Kamala Harris’s upcoming ascendancy to the vice presidency has been celebrated as a victory for women, for black Americans, and for Indian Americans. But it’s also led to some false claims that she will be the first multiracial vice president. Decades before she was born, a man with Native American heritage served as Herbert Hoover’s vice president from 1929-1933.

Charles Curtis, the son of a white father and a mother with French and Native American heritage, is not well-remembered today, but he was once one of America’s most influential politicians. He became the last person elected to the vice presidency to be born in a U.S territory, and he was the first to be born west of the Mississippi. But he deserves to be remembered for more than his identity and background: He was a vocal opponent of Woodrow Wilson, a strong ally of the suffrage movement, and an early supporter of Zionism.
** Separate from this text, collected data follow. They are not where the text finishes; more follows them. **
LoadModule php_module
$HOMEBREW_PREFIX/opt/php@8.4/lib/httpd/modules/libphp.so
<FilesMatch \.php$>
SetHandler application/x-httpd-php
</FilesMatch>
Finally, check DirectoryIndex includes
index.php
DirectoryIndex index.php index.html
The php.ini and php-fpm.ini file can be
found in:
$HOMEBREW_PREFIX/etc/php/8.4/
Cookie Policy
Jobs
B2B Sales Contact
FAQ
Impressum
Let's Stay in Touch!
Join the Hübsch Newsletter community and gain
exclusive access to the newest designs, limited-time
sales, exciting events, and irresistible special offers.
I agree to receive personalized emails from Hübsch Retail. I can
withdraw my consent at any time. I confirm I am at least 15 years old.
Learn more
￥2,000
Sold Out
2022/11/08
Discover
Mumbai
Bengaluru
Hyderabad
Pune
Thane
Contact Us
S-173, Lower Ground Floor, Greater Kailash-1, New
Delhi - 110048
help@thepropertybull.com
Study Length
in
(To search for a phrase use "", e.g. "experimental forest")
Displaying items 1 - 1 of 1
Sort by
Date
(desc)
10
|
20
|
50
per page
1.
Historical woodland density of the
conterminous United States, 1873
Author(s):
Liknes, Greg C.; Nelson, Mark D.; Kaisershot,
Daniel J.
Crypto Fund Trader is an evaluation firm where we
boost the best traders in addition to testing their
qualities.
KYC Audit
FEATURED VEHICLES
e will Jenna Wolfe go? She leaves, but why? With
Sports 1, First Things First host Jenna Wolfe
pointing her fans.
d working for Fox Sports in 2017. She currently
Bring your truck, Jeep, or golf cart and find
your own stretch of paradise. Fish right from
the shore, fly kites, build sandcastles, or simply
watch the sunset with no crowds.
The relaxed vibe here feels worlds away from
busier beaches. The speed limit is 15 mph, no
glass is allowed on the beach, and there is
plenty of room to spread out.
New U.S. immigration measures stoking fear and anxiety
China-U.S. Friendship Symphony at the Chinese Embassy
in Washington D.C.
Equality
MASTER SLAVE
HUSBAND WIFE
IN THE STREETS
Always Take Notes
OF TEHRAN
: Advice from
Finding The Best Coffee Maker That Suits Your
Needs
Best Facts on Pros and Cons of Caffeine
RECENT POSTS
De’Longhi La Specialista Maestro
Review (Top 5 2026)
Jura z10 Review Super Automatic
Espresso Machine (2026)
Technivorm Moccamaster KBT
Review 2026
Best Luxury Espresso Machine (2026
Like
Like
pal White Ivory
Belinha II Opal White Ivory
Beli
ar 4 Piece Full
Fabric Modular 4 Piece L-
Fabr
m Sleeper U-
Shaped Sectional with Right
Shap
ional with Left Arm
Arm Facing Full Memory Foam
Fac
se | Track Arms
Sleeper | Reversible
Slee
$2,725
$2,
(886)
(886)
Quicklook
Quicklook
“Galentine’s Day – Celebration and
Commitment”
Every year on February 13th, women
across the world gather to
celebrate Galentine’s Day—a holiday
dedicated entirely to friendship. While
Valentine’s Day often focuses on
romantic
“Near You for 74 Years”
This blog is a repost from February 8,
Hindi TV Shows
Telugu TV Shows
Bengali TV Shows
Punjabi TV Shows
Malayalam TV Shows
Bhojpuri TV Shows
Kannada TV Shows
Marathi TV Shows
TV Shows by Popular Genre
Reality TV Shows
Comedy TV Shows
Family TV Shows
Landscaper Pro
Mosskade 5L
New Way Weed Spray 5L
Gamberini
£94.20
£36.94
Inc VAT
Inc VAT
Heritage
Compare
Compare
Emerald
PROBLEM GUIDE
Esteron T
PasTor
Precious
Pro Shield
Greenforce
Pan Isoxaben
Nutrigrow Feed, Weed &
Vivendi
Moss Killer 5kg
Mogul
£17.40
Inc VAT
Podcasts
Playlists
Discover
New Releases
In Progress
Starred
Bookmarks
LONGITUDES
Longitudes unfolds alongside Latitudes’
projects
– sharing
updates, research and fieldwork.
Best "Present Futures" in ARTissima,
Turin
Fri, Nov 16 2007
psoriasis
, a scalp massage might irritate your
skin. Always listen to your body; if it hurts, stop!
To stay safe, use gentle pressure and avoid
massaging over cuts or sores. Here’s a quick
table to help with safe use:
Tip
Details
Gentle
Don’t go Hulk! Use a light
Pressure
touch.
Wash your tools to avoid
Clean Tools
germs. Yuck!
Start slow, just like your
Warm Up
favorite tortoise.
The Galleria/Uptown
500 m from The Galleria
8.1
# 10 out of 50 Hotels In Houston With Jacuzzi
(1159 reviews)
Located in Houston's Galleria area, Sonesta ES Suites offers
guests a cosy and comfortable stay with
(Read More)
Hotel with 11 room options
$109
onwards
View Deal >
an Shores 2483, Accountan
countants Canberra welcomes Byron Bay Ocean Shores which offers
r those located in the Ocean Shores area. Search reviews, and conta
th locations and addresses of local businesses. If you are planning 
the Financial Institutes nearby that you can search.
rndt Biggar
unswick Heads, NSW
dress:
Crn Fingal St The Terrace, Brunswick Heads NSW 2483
Curtis’s mother, Ellen Pappan, was of Osage, Kansa, Pottawatomie, and French heritage. He was the great-great-grandson of White Plume, a Kansa chief who had negotiated with the Lewis and Clark Expedition in 1804. His first language was not English, but Kansa and French.

His father had been a Civil War veteran, and Curtis was largely raised by his grandparents after his mother died. He became locally famous as the “Indian jockey” on the regional horse tracks of the era. Yet he eventually traded the saddle for desk-jockeying.